**What you are asked to do:**
In the listing below, the lines from the first through the one with "framed print: present [939,194,1013,247]" are to be copied word for word.

**Provided data:**
+ + + +

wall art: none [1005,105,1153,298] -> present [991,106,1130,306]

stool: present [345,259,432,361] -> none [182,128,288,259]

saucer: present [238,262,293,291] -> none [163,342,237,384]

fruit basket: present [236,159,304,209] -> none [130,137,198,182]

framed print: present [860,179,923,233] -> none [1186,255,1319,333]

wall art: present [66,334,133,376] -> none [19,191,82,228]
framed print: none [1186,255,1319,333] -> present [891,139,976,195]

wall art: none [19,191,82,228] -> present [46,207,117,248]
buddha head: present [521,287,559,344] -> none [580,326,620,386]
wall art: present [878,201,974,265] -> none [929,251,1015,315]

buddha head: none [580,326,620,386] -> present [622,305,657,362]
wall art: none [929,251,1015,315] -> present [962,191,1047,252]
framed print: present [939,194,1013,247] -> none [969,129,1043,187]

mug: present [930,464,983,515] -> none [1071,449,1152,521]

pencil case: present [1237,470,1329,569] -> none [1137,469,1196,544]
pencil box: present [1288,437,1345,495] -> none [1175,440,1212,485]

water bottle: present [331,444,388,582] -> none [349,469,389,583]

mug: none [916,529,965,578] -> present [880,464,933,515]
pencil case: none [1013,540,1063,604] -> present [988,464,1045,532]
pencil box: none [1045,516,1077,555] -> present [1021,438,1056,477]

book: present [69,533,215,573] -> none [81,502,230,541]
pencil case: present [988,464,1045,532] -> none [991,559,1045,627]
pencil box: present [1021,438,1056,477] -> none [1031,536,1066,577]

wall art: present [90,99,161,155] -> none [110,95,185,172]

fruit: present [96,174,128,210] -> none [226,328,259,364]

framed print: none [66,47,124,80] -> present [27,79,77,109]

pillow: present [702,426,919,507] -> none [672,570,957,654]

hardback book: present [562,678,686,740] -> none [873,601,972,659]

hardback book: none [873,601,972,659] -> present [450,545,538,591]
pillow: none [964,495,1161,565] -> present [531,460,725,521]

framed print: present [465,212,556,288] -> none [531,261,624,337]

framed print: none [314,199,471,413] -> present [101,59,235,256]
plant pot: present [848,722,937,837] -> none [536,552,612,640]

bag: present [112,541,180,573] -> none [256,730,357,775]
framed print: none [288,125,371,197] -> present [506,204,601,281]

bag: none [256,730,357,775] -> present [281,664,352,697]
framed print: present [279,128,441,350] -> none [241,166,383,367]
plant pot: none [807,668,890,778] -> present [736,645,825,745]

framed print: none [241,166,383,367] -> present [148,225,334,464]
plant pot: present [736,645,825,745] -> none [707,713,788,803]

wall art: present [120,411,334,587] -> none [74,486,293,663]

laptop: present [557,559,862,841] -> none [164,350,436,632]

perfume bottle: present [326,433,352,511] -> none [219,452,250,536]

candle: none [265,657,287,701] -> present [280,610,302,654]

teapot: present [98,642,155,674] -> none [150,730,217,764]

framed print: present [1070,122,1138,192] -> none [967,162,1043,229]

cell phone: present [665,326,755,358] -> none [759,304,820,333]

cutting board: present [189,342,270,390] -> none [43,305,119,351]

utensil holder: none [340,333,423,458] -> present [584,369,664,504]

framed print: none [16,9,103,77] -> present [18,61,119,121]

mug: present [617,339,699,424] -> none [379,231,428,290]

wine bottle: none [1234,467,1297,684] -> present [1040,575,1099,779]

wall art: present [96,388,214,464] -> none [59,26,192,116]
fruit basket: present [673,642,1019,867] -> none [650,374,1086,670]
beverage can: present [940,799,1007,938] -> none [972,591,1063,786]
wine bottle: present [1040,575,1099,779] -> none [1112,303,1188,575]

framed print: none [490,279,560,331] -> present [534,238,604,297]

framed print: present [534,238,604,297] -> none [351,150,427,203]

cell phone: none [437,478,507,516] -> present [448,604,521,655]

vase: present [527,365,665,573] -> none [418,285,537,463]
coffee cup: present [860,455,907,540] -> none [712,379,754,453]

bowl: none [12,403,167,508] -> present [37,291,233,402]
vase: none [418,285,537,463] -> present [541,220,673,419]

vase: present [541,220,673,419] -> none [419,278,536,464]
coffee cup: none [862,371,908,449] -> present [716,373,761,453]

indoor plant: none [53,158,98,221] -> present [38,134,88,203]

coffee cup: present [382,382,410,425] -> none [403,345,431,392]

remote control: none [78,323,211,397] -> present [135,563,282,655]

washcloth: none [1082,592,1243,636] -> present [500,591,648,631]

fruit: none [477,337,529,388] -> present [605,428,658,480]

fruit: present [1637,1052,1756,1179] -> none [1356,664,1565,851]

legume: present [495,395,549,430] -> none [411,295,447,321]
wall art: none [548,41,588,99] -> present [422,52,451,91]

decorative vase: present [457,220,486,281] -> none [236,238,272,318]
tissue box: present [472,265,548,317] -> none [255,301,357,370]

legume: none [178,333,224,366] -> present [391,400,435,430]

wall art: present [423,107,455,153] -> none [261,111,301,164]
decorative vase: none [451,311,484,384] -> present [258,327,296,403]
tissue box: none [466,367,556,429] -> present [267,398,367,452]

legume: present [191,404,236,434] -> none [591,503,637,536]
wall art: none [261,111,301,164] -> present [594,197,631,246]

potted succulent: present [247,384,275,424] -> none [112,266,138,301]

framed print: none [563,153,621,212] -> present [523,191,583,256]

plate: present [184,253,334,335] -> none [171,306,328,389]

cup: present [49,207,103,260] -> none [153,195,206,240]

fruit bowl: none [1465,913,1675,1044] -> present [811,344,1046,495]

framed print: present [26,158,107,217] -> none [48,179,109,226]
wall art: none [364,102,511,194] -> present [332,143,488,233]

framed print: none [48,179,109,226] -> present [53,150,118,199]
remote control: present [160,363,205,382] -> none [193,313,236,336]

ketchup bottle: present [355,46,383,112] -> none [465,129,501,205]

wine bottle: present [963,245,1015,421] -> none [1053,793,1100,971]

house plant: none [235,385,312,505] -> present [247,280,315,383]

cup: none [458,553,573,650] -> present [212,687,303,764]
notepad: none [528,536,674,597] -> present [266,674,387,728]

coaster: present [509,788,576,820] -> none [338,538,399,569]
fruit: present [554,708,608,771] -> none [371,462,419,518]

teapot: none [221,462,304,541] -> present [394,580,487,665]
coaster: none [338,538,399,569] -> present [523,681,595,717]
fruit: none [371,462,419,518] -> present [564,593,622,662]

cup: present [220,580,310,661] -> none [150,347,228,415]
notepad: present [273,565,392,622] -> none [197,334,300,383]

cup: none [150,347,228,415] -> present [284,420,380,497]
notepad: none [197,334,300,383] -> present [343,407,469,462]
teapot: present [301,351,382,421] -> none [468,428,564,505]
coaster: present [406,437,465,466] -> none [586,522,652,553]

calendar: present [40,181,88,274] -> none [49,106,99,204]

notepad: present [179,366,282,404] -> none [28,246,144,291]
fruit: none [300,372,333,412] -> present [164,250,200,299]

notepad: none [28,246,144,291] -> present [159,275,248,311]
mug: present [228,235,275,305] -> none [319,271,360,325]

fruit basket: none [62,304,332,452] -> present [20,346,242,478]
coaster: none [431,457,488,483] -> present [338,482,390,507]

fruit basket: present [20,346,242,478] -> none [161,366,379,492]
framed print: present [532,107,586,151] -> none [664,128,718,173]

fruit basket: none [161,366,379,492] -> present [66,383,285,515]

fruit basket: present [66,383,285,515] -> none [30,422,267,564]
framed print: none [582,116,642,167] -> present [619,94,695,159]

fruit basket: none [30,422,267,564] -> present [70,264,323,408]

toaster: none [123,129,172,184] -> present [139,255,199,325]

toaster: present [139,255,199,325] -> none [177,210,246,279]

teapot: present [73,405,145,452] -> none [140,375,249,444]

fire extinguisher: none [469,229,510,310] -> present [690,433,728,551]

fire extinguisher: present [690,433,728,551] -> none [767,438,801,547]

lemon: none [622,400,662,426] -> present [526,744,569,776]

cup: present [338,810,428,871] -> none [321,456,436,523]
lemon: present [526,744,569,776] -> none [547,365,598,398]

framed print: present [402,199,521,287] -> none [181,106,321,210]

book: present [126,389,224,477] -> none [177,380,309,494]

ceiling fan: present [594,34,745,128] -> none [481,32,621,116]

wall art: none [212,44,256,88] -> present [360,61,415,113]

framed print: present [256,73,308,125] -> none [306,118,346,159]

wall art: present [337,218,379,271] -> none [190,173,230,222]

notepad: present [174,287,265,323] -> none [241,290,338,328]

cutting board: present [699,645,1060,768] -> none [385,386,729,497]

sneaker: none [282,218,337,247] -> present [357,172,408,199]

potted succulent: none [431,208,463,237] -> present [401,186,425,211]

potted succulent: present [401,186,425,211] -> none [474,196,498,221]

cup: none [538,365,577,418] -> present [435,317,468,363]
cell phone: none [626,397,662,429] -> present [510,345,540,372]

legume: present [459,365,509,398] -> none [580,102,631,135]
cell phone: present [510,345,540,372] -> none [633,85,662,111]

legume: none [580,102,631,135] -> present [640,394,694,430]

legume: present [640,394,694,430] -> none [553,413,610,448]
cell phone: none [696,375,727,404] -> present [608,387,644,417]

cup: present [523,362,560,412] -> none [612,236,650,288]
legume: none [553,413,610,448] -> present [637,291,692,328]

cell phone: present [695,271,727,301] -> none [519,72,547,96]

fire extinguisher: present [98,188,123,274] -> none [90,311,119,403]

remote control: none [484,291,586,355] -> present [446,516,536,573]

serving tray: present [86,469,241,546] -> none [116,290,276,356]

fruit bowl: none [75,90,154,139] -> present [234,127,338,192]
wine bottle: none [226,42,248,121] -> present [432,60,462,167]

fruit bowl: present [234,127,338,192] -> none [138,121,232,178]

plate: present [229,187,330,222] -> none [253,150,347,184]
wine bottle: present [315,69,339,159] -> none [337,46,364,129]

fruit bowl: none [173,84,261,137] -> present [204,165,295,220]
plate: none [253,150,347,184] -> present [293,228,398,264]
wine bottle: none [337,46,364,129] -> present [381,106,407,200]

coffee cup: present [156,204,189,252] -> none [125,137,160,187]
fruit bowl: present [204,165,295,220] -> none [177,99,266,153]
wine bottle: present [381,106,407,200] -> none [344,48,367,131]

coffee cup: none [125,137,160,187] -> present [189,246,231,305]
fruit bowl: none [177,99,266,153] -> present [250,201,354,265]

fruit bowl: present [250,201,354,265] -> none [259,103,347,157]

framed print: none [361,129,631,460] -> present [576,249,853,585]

+ + + +

**Exercise answer:**
wall art: none [1005,105,1153,298] -> present [991,106,1130,306]

stool: present [345,259,432,361] -> none [182,128,288,259]

saucer: present [238,262,293,291] -> none [163,342,237,384]

fruit basket: present [236,159,304,209] -> none [130,137,198,182]

framed print: present [860,179,923,233] -> none [1186,255,1319,333]

wall art: present [66,334,133,376] -> none [19,191,82,228]
framed print: none [1186,255,1319,333] -> present [891,139,976,195]

wall art: none [19,191,82,228] -> present [46,207,117,248]
buddha head: present [521,287,559,344] -> none [580,326,620,386]
wall art: present [878,201,974,265] -> none [929,251,1015,315]

buddha head: none [580,326,620,386] -> present [622,305,657,362]
wall art: none [929,251,1015,315] -> present [962,191,1047,252]
framed print: present [939,194,1013,247] -> none [969,129,1043,187]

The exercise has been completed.